Your instructions> Write each entry out again exactly, with nothing omitted.

(Saved data entries)
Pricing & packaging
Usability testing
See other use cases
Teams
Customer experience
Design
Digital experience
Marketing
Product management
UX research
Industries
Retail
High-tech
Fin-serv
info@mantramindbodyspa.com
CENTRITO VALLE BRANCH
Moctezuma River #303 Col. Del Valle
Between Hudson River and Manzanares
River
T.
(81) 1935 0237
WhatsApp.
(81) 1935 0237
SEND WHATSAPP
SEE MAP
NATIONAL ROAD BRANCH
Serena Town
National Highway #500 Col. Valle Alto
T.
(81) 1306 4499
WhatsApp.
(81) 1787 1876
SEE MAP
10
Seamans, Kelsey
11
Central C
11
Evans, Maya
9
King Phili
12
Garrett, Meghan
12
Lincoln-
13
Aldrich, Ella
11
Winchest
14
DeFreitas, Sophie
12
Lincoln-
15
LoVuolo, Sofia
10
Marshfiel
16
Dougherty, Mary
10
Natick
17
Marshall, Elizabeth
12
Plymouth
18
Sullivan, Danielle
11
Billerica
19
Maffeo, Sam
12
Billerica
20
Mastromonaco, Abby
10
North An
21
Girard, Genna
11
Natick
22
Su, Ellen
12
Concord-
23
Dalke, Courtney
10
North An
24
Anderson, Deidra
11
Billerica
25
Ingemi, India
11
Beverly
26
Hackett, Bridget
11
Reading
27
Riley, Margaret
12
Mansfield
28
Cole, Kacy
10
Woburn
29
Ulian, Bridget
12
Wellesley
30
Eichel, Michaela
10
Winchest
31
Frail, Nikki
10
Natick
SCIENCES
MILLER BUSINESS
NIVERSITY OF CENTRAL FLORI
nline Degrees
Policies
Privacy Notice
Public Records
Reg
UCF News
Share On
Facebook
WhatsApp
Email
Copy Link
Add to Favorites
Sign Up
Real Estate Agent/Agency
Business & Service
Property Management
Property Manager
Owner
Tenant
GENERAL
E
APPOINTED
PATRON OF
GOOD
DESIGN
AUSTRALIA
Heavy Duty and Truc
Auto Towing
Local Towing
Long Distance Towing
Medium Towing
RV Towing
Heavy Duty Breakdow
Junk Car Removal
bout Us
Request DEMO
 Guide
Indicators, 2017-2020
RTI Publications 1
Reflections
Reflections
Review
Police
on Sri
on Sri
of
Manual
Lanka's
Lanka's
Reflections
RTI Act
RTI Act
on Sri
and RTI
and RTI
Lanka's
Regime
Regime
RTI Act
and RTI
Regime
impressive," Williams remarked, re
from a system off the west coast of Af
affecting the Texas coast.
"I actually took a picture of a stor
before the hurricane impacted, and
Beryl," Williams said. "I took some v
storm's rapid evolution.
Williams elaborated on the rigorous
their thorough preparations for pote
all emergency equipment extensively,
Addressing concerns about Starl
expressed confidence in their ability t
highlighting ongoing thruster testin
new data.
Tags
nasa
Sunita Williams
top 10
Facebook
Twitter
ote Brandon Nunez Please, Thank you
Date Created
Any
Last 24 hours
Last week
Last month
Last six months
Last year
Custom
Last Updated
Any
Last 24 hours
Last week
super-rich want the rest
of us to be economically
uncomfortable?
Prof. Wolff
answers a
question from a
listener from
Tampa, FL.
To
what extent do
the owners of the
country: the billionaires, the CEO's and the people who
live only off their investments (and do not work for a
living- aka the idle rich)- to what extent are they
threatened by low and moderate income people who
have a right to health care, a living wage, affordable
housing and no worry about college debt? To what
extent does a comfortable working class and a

Answer area>
Pricing & packaging
Usability testing
See other use cases
Teams
Customer experience
Design
Digital experience
Marketing
Product management
UX research
Industries
Retail
High-tech
Fin-serv
info@mantramindbodyspa.com
CENTRITO VALLE BRANCH
Moctezuma River #303 Col. Del Valle
Between Hudson River and Manzanares
River
T.
(81) 1935 0237
WhatsApp.
(81) 1935 0237
SEND WHATSAPP
SEE MAP
NATIONAL ROAD BRANCH
Serena Town
National Highway #500 Col. Valle Alto
T.
(81) 1306 4499
WhatsApp.
(81) 1787 1876
SEE MAP
10
Seamans, Kelsey
11
Central C
11
Evans, Maya
9
King Phili
12
Garrett, Meghan
12
Lincoln-
13
Aldrich, Ella
11
Winchest
14
DeFreitas, Sophie
12
Lincoln-
15
LoVuolo, Sofia
10
Marshfiel
16
Dougherty, Mary
10
Natick
17
Marshall, Elizabeth
12
Plymouth
18
Sullivan, Danielle
11
Billerica
19
Maffeo, Sam
12
Billerica
20
Mastromonaco, Abby
10
North An
21
Girard, Genna
11
Natick
22
Su, Ellen
12
Concord-
23
Dalke, Courtney
10
North An
24
Anderson, Deidra
11
Billerica
25
Ingemi, India
11
Beverly
26
Hackett, Bridget
11
Reading
27
Riley, Margaret
12
Mansfield
28
Cole, Kacy
10
Woburn
29
Ulian, Bridget
12
Wellesley
30
Eichel, Michaela
10
Winchest
31
Frail, Nikki
10
Natick
SCIENCES
MILLER BUSINESS
NIVERSITY OF CENTRAL FLORI
nline Degrees
Policies
Privacy Notice
Public Records
Reg
UCF News
Share On
Facebook
WhatsApp
Email
Copy Link
Add to Favorites
Sign Up
Real Estate Agent/Agency
Business & Service
Property Management
Property Manager
Owner
Tenant
GENERAL
E
APPOINTED
PATRON OF
GOOD
DESIGN
AUSTRALIA
Heavy Duty and Truc
Auto Towing
Local Towing
Long Distance Towing
Medium Towing
RV Towing
Heavy Duty Breakdow
Junk Car Removal
bout Us
Request DEMO
 Guide
Indicators, 2017-2020
RTI Publications 1
Reflections
Reflections
Review
Police
on Sri
on Sri
of
Manual
Lanka's
Lanka's
Reflections
RTI Act
RTI Act
on Sri
and RTI
and RTI
Lanka's
Regime
Regime
RTI Act
and RTI
Regime
impressive," Williams remarked, re
from a system off the west coast of Af
affecting the Texas coast.
"I actually took a picture of a stor
before the hurricane impacted, and
Beryl," Williams said. "I took some v
storm's rapid evolution.
Williams elaborated on the rigorous
their thorough preparations for pote
all emergency equipment extensively,
Addressing concerns about Starl
expressed confidence in their ability t
highlighting ongoing thruster testin
new data.
Tags
nasa
Sunita Williams
top 10
Facebook
Twitter
ote Brandon Nunez Please, Thank you
Date Created
Any
Last 24 hours
Last week
Last month
Last six months
Last year
Custom
Last Updated
Any
Last 24 hours
Last week
super-rich want the rest
of us to be economically
uncomfortable?
Prof. Wolff
answers a
question from a
listener from
Tampa, FL.
To
what extent do
the owners of the
country: the billionaires, the CEO's and the people who
live only off their investments (and do not work for a
living- aka the idle rich)- to what extent are they
threatened by low and moderate income people who
have a right to health care, a living wage, affordable
housing and no worry about college debt? To what
extent does a comfortable working class and a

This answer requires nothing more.